The Washington, D.C.-based National Association for Home Care & Hospice (NAHC) voiced its appreciation for the bill’s passage in a statement shared with Home Health Care News.
“NAHC appreciates Congress’ continued work towards meeting the demands of the pandemic,” NAHC Director of Communication Tom Threlkeld told HHCN. “In particular, the dedicated funding for Medicaid home- and community-based services will ensure home care recipients can continue to receive care in the safest possible environment, their home.”
The plan additionally includes $8.5 billion in Provider Relief Fund money for rural health care providers affected by the COVID-19 pandemic, including home health, hospice and long-term services and supports providers.
“[The] increased provider relief funding for rural providers will prove to be a lifeline for patients and providers alike to continue care delivery in rural areas,” Threlkeld said. “NAHC appreciates the late change on this provision extending eligibility to providers that serve rural areas, not just those located in rural areas.”
Several other health care trade groups have thrown their support behind the bill, too, including the Partnership for Medicaid Home-Based Care and the Coalition to Transform Advanced Care (C-TAC).
“We applaud lawmakers for working together to find solutions for Americans who continue to be hit hard by the COVID-19 pandemic,” C-TAC Executive Director Jon Broyles said in a statement. “As vaccines roll out and variants spread, the landscape of this emergency is constantly evolving. C-TAC will continue to advocate for policies that ensure people with serious illness, who are especially vulnerable to complications from COVID-19, receive the support they need.”
Apart from the previously mentioned provisions, the $1.9 trillion plan includes $7.5 billion to track, administer and distribute COVID-19 vaccines, plus $46 billion for diagnosing and tracing coronavirus infections.
It also allocates $140 million to support health care providers’ mental health and emotional well-being.
“This legislation is about giving the backbone of this nation — the essential workers, the working people who built this country, the people who keep this country going — a fighting chance,” Biden said.
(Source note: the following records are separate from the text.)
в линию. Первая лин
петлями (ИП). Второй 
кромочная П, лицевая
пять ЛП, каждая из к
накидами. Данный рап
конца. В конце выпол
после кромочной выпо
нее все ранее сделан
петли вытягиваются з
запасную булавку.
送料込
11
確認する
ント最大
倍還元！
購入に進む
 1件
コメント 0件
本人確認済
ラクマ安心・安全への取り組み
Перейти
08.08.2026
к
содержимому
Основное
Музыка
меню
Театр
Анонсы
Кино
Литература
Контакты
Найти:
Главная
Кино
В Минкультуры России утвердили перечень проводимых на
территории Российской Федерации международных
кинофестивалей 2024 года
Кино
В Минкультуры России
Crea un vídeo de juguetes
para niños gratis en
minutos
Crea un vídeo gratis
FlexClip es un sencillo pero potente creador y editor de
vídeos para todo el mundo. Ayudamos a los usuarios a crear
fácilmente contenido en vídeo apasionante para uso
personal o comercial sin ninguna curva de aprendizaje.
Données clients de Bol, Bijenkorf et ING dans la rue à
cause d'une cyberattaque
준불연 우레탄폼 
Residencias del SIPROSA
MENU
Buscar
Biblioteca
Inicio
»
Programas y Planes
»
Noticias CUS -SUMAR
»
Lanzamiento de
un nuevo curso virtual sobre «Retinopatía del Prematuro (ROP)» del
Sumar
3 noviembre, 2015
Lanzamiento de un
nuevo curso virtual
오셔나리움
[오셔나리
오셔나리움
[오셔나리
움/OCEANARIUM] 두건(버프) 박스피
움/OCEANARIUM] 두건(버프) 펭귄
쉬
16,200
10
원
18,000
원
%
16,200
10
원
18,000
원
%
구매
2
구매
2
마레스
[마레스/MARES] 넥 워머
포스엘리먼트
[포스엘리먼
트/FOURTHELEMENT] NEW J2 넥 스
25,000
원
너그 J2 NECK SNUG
Older Americans Act programs will likewise get about $1.4 billion, with about half of that being used for senior nutrition programs. About a half billion dollar will go to supportive services, which can include HCBS.
The American Rescue Plan provides $1,400 direct payments to individuals making up to $75,000 annually. It additionally extends $300 per week emergency unemployment benefits into early September.
It’s important to note that the plan does not include a federal minimum wage to $15 an hour, which could have been extremely disruptive for home-based care companies currently dealing with sky-high personal protective equipment (PPE) costs and hazard pay, in some instances.